### [The records]
■ ■ ■ ■ ■
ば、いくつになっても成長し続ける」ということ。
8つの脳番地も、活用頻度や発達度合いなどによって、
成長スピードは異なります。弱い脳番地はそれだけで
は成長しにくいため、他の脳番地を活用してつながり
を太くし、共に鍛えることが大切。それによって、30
■ ■ ■ ■ ■
### [Work to be completed]
Would you write out the full set of records above without alteration?

### [Exercise output]
ば、いくつになっても成長し続ける」ということ。
8つの脳番地も、活用頻度や発達度合いなどによって、
成長スピードは異なります。弱い脳番地はそれだけで
は成長しにくいため、他の脳番地を活用してつながり
を太くし、共に鍛えることが大切。それによって、30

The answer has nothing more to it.